American rhythmic gymnast

Nastasya Generalova (born January 19, 2000, in Beverly Hills, California) is an American former individual rhythmic gymnast. After finishing her gymnastics career, she became a model.

== Personal life==
Generalova's mother, Olga Generalova, immigrated to the United States from Russia, and her father is African-American. Generalova was raised by her mother. She began training in gymnastics in 2004. Generalova attended Palisades Charter High School and graduated in 2018. She committed to Columbia University, where she earned a bachelor's and a master's degree.

She appeared in Taylor Swift's music video "Shake It Off", performing as one of the rhythmic gymnasts. As well as the fifth season of the YouTube reality series SummerBreak

== Gymnastics career ==
Junior

In 2013, Generalova competed at her first U.S. Rhythmic Championships, placing 1st in clubs, 2nd in hoop, and 5th in the all-around. In 2014, she placed 4th in ball, 6th in hoop, 7th in clubs, and 5th in the all-around at the USA Gymnastics Championships.

She began competing internationally in 2014. She was first in all-around, hoop and ball at the 2014 International Tournament of Pas de Calais. Generalova was a member of the junior team at the 2014 Pacific Rim Championships where Team USA won the gold medal, and she placed second in the all-around. She won bronze in the all-around and silver in the clubs at the 2015 Irina Deleanu Cup.

Senior

In the 2016 season, Generalova began competing as a senior. Generalova competed in her first World Cup at the 2016 Tashkent World Cup, finishing 7th in the all-around and qualifying to all four apparatus finals. At her next event, the 2016 Sofia World Cup, she finished 12th in all-around. Before the 2016 Olympics, Generalova was profiled in the Lifetime series Gold Medal Families. She finished 5th in all-around at the 2016 USA Gymnastics National Championships and was not selected for the Olympic Team.

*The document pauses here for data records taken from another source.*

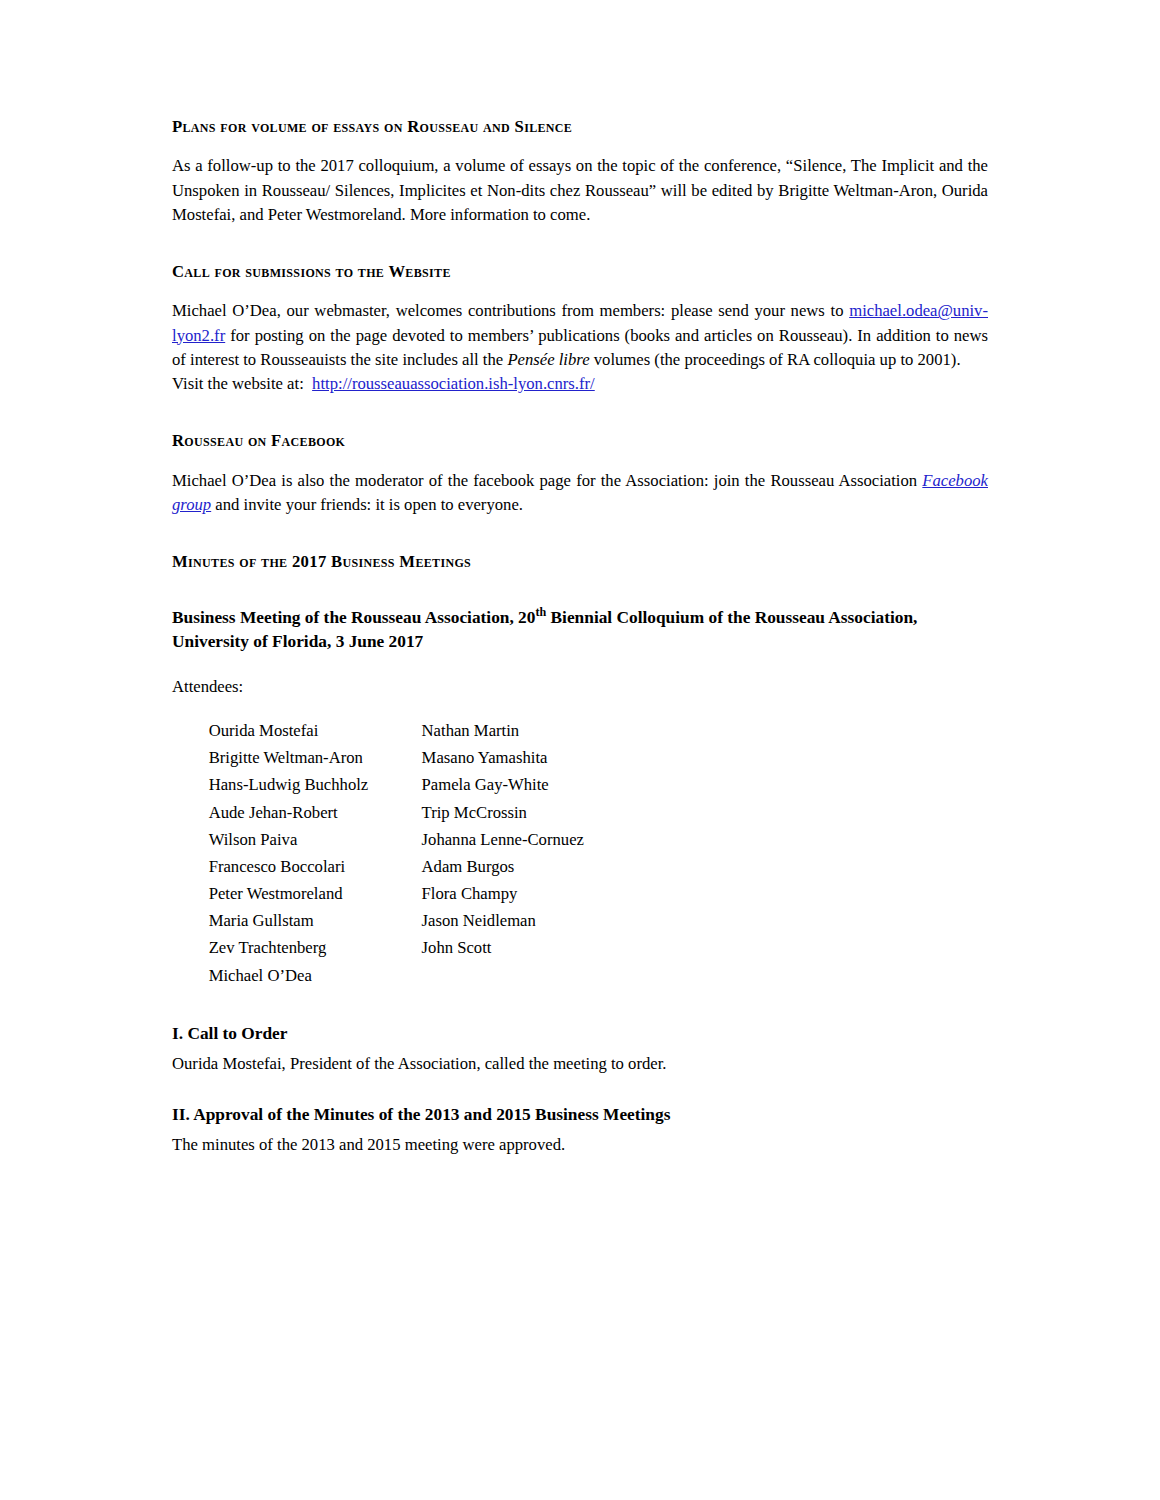Plans for volume of essays on Rousseau and Silence
As a follow-up to the 2017 colloquium, a volume of essays on the topic of the conference, “Silence, The Implicit and the Unspoken in Rousseau/ Silences, Implicites et Non-dits chez Rousseau” will be edited by Brigitte Weltman-Aron, Ourida Mostefai, and Peter Westmoreland. More information to come.
Call for submissions to the Website
Michael O’Dea, our webmaster, welcomes contributions from members: please send your news to michael.odea@univ-lyon2.fr for posting on the page devoted to members’ publications (books and articles on Rousseau). In addition to news of interest to Rousseauists the site includes all the Pensée libre volumes (the proceedings of RA colloquia up to 2001).
Visit the website at: http://rousseauassociation.ish-lyon.cnrs.fr/
Rousseau on Facebook
Michael O’Dea is also the moderator of the facebook page for the Association: join the Rousseau Association Facebook group and invite your friends: it is open to everyone.
Minutes of the 2017 Business Meetings
Business Meeting of the Rousseau Association, 20th Biennial Colloquium of the Rousseau Association, University of Florida, 3 June 2017
Attendees:
| Ourida Mostefai | Nathan Martin |
| Brigitte Weltman-Aron | Masano Yamashita |
| Hans-Ludwig Buchholz | Pamela Gay-White |
| Aude Jehan-Robert | Trip McCrossin |
| Wilson Paiva | Johanna Lenne-Cornuez |
| Francesco Boccolari | Adam Burgos |
| Peter Westmoreland | Flora Champy |
| Maria Gullstam | Jason Neidleman |
| Zev Trachtenberg | John Scott |
| Michael O’Dea | |
I. Call to Order
Ourida Mostefai, President of the Association, called the meeting to order.
II. Approval of the Minutes of the 2013 and 2015 Business Meetings
The minutes of the 2013 and 2015 meeting were approved.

In the 2017 season, Generalova competed at the Kiev Grand Prix, where she finished 6th in the all-around and qualified to three apparatus finals. She then finished 10th in the all-around at the Tashkent World Cup and placed 7th in clubs final. At the World Challenge Cup in the Portimao World Cup, Generalova finished 5th in the all-around and qualified to three apparatus finals. She won her first medal in a World Cup by taking bronze in the ball final. She was also 4th place in hoop and 5th in ribbon.

In the 2018 season, on March 15–18, Generalova competed at the 2018 Grand Prix Kiev, finishing 5th in the all-around. She qualified for three apparatus finals and finished 6th in hoop, ball and clubs. On March 24–25, she finished 12th in the all-around at the 2018 Thiais Grand Prix. On April 20–22, at the 2018 Tashkent World Cup, Generalova finished 15th in the all-around and did not qualify for any apparatus finals. At the 2018 Pan American Gymnastics Championships in September, she took silver in ball and clubs. In October, she won her first Grand Prix series medal at the final event in Marbella, where she won the clubs final silver medal.

In February 2019, Generalova started her season by competing at the Rhythmic Challenge in Indianapolis, finishing second with ball, third all-around and with clubs and ribbon, and fourth with hoop. In April, she competed at Thiais Grand Prix, finishing 17th in the all-around. On May 4–5, Generalova competed at the Guadalajara World Challenge Cup, finishing eleventh all-around and qualifying to the ribbon final. She placed seventh in the final. At the Rhythmic Elite Qualifier on May 19, Generalova won gold with clubs and bronze in the all-around. At the USA Gymnastics Championships in July, Generalova finished fourth in the all-around. In the finals, she won the clubs bronze and was fourth with hoop, fifth with ball, and sixth with ribbon.

Generalova finished her gymnastics career in 2019. In 2024, she was featured in a documentary, Breaking Boundaries, which covers her career from 2016 to 2019 and discusses her experience with being black in a sport with very few black athletes.

== Modeling career ==
Generalova is signed to Wilhelmina Models. She has appeared in Teen Vogue.